Однако, забуксовав в точке А, спектакль движется в точку Б, набирая, в общем, дыхание и по какой-то правильной траектории, хотя и не без ухабов. Актеры – почти все – держат верный тон, вампиловский тон, когда – шаг влево, шаг вправо, фальшь и провал. Найти верный тон и удержать его – это ведь (скажем прямо) такая нынче редкость!
Во-первых, Лаура Пицхелаури в умопомрачительной сложности роли зиловской жены Галины. Первая, на моей памяти, не впавшая ни в нытье, ни в опасное страдальчество, ни в пошлую мелодраму. Во-вторых – Олег Федоров с его способностью к ювелирной выделке роли и, сыгравшего своего пустоглазого официанта Диму с тихой кротостью маньяка.

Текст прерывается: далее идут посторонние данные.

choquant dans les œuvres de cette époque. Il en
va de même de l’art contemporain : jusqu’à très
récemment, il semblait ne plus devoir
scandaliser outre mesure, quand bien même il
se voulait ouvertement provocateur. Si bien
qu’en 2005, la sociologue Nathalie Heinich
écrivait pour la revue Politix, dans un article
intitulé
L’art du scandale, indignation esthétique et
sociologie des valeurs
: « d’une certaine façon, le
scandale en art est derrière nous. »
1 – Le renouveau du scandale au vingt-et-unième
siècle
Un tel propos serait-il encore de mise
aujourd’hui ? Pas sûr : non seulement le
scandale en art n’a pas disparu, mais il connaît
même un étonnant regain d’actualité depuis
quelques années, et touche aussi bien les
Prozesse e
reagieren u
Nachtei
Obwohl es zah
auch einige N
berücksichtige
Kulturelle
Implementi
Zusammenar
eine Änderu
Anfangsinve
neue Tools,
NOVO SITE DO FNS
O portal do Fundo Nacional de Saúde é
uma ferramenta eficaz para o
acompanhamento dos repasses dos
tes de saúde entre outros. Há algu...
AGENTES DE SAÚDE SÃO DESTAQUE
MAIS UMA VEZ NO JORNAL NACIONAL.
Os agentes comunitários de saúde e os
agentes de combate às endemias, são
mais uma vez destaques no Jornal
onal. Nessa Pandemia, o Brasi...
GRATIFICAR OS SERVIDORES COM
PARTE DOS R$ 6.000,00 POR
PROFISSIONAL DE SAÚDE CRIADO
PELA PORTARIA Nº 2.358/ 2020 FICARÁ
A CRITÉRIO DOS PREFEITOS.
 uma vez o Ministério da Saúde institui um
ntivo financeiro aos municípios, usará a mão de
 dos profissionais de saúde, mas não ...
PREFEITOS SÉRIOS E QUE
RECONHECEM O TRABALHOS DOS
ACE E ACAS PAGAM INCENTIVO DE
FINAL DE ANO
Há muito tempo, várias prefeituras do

В-третьих, (и в главных) – конечно, Виталий Куликов в роли Зилова. Видите ли, Виталий Куликов – артист особенного дарования, редких психофизических возможностей и странно-отрицательной харизмы. Бывает ли такое? Мы с Дубшаном под впечатлением от его Хлестакова писали актерский портрет Виталия (см. ПТЖ, сорок номеров и десять лет назад), где пытались как-то разгадать его актерскую природу, в которой так сильно ощущается балетное прошлое. Дело в том, что любые, самые простые, самые что ни на есть бытовые физические действия, осуществляемые на сцене артистом Куликовым, дают эффект отточенных пластических этюдов. Берет ли он в руки стакан, поправляет ли галстук, встает, садится – все его мелкие жесты так соразмерны и элегантны, будто бы прорисованы художником. Это не аляпистая, жирная мазня, не масло, не акварель даже. Это, конечно, гравюра в технике сухой иглы. И пластика его механистичная, шарнирная, отчасти неживая — человека, имитирующего жизнь, которой, собственно, давно уже нет (в полном соответствии с Вампиловым). Наверное, куликовскому Зилову еще можно обрасти «мясом», наверное, можно чуть убавить суетливости и добавить, как это ни странно, застылости и омертвелости что ли, а где-то – напротив – задышать активнее…
Надо бы, конечно, прийти через спектаклей двадцать…
Надо бы еще, наконец, дойти до «Утиной охоты» у Гриши Козлова…
Марианна, спасибо за такой вразумительный разбор! Про начало и финал хочу сказать. С небольшой подсказки они у меня встали на место. Вначале они гримируются, бросают реплики,, в конце выходят уже в своей одежде, подсказывают слова — это персонажи в поисках автора (помните ли, что Утиная охота сменила в планах режиссера Р.Кочержевского Шесть персонажей в поисках автора?). Как Зилов на протяжении всей пьесы — тоже персонаж в поисках — Кого? своего Годо? Это, наверное, в спектакле не очень сильно акцентировано, но по размышлении у меня не осталось сомнений. Созданная и брошенная автором часть труппы театра им,Ленсовета в поисках.